Les pirates de l'information
Le paysage informationnel a changé fondamentalement avec le passage de la révolution néolibérale des années 80. La financiarisation de l’économie a exacerbé la recherche d’un profit le plus élevé et le plus rapide possible. Les avancées technologiques dans les TIC (Technologies d’Information et de Communication) furent extraordinaires tant en ce qui concerne la production d’informations que son accessibilité et son traitement. L’affaiblissement des régulations de ces 30 dernières années a permis à une poignée d’entreprises de construire des empires médiatiques qui dominent les secteurs de l’information et de la communication. Leur industrie forme une formidable et gigantesque « machine informationnelle » pour fabriquer du consentement, le consentement à consommer et l’adhésion à l’idéologie du marché. De plus les Gafa exploitent nos données privées et nos comportements pour mieux nous manipuler. Big Brother est devenu une réalité. Nous devons réagir en renforçant drastiquement la protection de notre vie privée et en re-contextualisant l'information pour qu'elle retrouve du sens.
Fiche
- Année
- 2018
Extrait
Certes, de tout temps la puissance publique a cherché à tout connaître de ses administrés, à trier et restreindre les informations qu’elle leur communiquait et à les faire adhérer à ses projets. La manipulation, le conditionnement sont des tentations puissantes, inhérentes à l’exercice du pouvoir. Les acteurs économiques doivent, eux, sous peine de mort, faire consommer, des biens et services produits en quantité et en diversité continuellement croissantes. Il est vital de se différencier de la concurrence, de faire connaître ses produits et captiver le consommateur.

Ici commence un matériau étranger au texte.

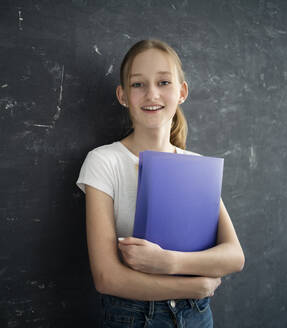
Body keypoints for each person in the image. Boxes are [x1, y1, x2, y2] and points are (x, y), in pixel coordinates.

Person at [76, 39, 245, 327]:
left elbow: (234, 256)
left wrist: (170, 263)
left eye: (164, 82)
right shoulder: (104, 161)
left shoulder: (196, 164)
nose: (151, 93)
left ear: (182, 92)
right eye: (138, 84)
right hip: (134, 317)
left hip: (197, 315)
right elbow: (106, 278)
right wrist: (193, 285)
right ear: (123, 95)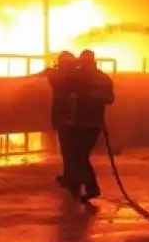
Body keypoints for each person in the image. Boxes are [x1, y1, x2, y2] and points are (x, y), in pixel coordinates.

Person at [69, 49, 115, 203]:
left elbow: (64, 85)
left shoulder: (80, 77)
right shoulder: (103, 78)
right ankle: (81, 184)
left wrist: (91, 95)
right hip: (91, 123)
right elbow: (110, 99)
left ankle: (91, 187)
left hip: (84, 123)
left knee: (79, 157)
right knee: (78, 156)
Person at [37, 51, 78, 189]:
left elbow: (48, 80)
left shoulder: (58, 76)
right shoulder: (78, 76)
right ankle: (71, 176)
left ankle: (71, 177)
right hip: (76, 116)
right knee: (72, 149)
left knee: (68, 149)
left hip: (65, 116)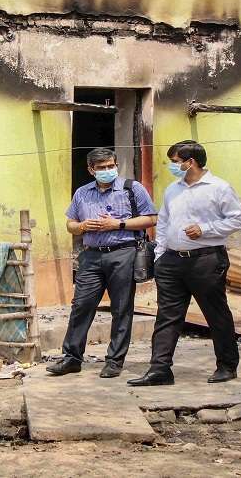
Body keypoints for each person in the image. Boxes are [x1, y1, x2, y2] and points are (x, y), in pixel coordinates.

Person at [128, 141, 241, 387]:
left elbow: (238, 219)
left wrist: (206, 229)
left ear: (189, 162)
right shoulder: (173, 189)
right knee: (167, 316)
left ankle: (226, 365)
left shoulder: (219, 188)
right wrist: (160, 255)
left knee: (216, 314)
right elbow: (163, 222)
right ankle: (160, 369)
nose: (172, 166)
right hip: (171, 261)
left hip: (206, 259)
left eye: (175, 161)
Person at [48, 148, 157, 378]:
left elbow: (151, 218)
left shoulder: (132, 189)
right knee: (81, 306)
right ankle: (71, 358)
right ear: (91, 170)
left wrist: (118, 224)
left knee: (121, 308)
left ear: (116, 165)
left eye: (110, 166)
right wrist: (82, 227)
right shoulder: (82, 193)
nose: (107, 171)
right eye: (101, 168)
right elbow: (71, 223)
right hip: (91, 255)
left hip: (123, 252)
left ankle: (114, 361)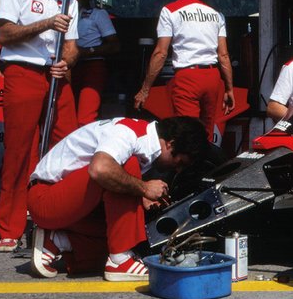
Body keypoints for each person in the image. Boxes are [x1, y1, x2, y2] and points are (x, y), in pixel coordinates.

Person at [27, 116, 208, 280]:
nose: (177, 170)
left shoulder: (140, 138)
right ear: (171, 144)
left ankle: (56, 241)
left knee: (132, 240)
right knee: (125, 167)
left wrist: (139, 197)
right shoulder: (128, 132)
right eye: (180, 163)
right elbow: (101, 169)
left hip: (67, 205)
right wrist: (143, 188)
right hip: (45, 199)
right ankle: (120, 261)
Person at [0, 0, 81, 253]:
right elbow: (4, 34)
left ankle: (60, 218)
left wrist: (66, 62)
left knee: (68, 145)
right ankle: (10, 226)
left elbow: (72, 47)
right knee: (19, 150)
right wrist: (46, 22)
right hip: (23, 71)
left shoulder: (69, 0)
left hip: (55, 76)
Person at [134, 0, 234, 140]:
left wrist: (145, 90)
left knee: (186, 135)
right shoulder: (216, 14)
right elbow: (224, 55)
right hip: (212, 76)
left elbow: (161, 53)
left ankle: (191, 163)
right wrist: (229, 88)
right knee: (205, 133)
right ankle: (204, 162)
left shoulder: (170, 10)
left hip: (188, 76)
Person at [71, 0, 120, 126]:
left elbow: (115, 45)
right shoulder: (58, 12)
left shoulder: (98, 14)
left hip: (92, 66)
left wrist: (87, 51)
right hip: (66, 66)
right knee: (64, 117)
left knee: (85, 118)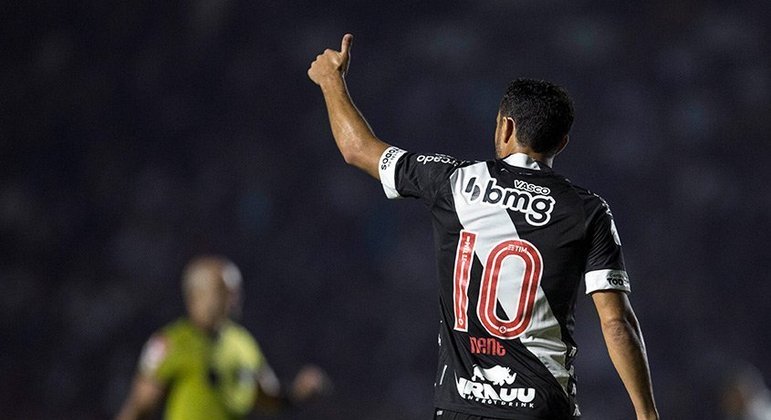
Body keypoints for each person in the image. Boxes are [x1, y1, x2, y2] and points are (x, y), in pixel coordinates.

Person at [308, 34, 659, 419]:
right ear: (562, 141)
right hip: (541, 407)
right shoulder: (589, 211)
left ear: (505, 127)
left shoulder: (452, 181)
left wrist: (331, 80)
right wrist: (646, 414)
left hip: (462, 405)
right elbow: (616, 323)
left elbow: (356, 148)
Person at [116, 255, 329, 420]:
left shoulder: (242, 342)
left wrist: (297, 393)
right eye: (222, 291)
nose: (233, 299)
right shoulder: (171, 342)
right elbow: (138, 409)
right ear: (196, 295)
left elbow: (265, 396)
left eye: (235, 291)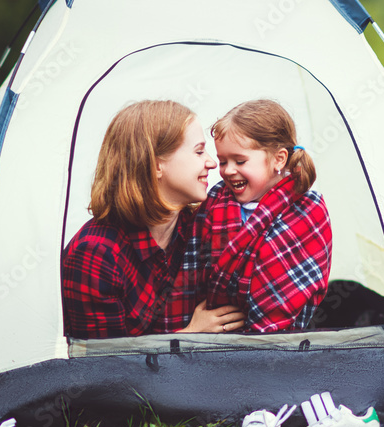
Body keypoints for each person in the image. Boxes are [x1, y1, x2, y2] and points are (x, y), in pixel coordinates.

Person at [61, 100, 246, 339]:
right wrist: (191, 335)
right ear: (156, 164)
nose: (211, 162)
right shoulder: (96, 254)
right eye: (199, 151)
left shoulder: (195, 226)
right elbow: (105, 368)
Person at [176, 99, 332, 333]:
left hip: (279, 341)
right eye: (222, 161)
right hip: (211, 336)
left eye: (240, 161)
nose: (228, 170)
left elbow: (295, 286)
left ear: (278, 159)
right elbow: (190, 268)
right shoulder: (217, 200)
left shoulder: (306, 210)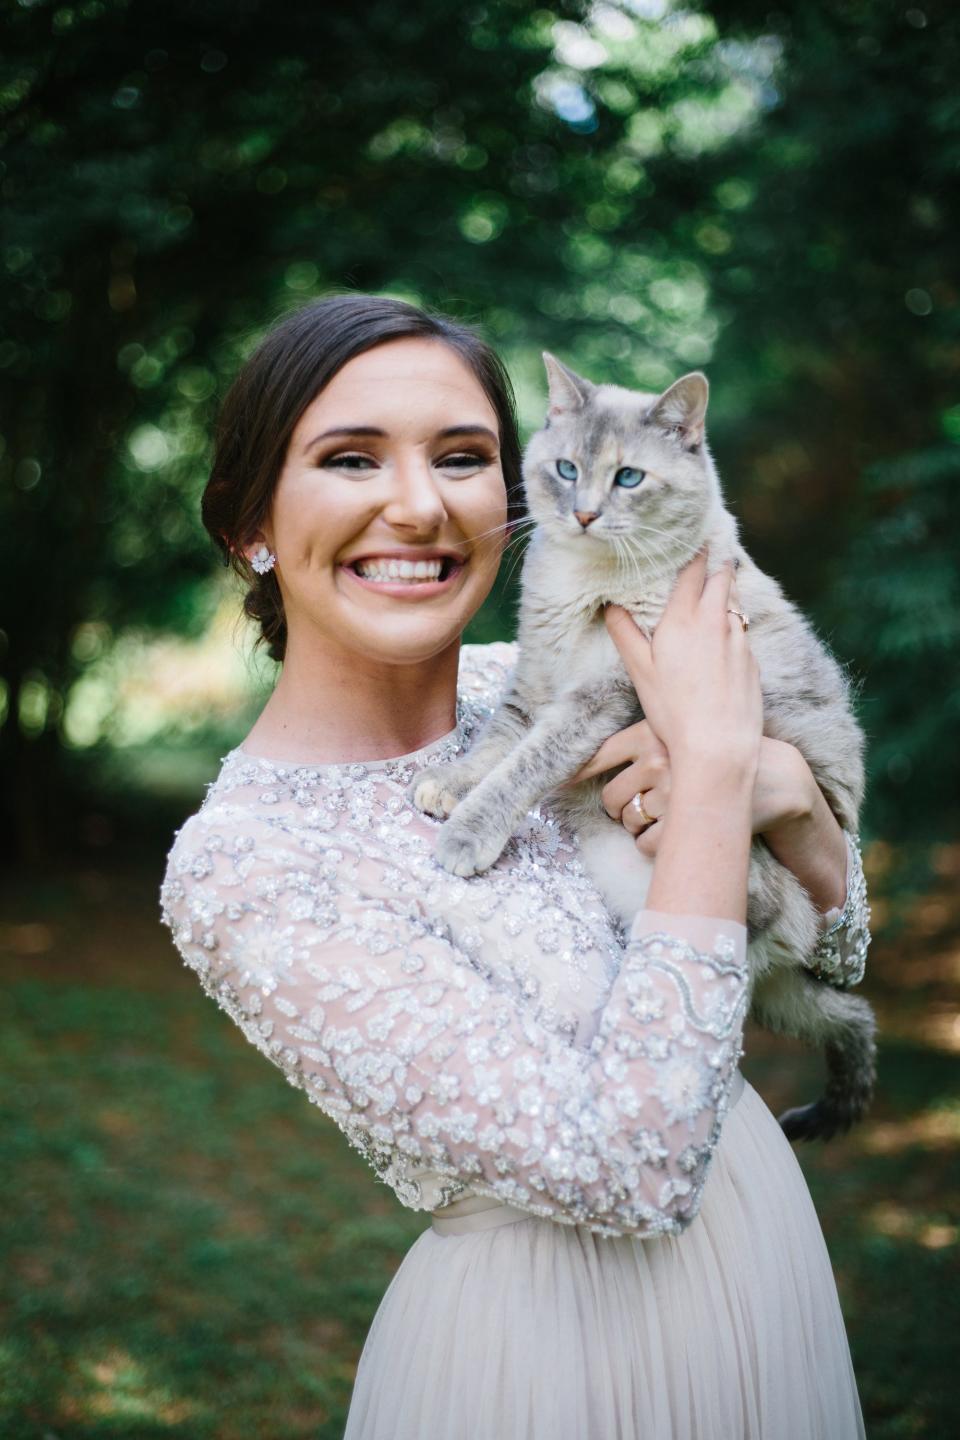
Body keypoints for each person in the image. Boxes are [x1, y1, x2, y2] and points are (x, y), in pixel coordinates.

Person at [159, 293, 869, 1438]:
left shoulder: (537, 676)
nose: (419, 503)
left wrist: (800, 816)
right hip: (552, 1364)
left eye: (461, 456)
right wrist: (718, 785)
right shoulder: (248, 864)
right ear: (250, 521)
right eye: (350, 458)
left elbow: (838, 946)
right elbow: (634, 1173)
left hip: (768, 1272)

Marketing politique et économique ont fini par marcher main dans la main.
Jusqu’il y a peu, ils se servaient de données démographiques (composition du ménage, études faites, adresse, type de voiture, vacances, appareils électroménagers…) pour cibler leurs publics. On est entré maintenant dans une tout autre dimension : l’utilisation de données psychographiques. Il s’agit d’adresser des messages adaptés à la personnalité des personnes et groupes auxquels ils s’adressent pour les conforter au plus profond d’eux-mêmes et entraîner leur adhésion à un produit, un service, un homme ou une femme politique ou à un parti. Grâce aux traces que nous laissons dans le cybermonde, nos comportements, notre individualité sont décortiqués, analysés sous tous leurs aspects, et souvent à notre insu.
Big Brother a quitté le domaine de la science-fiction. La possibilité d’un contrôle social absolu effectué en manipulant et déformant nos « grappes informationnelles » devient une réalité. Elle est d’autant plus terrible qu’elle n’est plus l’apanage du Prince, mais qu’elle est aussi partagée par des entreprises privées dont un bon nombre sont plus puissantes que bien des États. Leurs lobbies en manœuvrent les rouages pour satisfaire leurs intérêts1.
Si nous voulons sauver notre vie privée, mettre un terme aux conditionnements dont nous sommes les victimes, parfois consentantes, et sortir d’un modèle sociétal qui nous mène au désastre, il est grand temps d’agir : nettoyer les océans informationnels de leurs pirates, stopper Big Brother dans sa marche insidieuse, démanteler la machine à fabriquer du consentement et déconstruire le consumérisme comme base de participation à la société.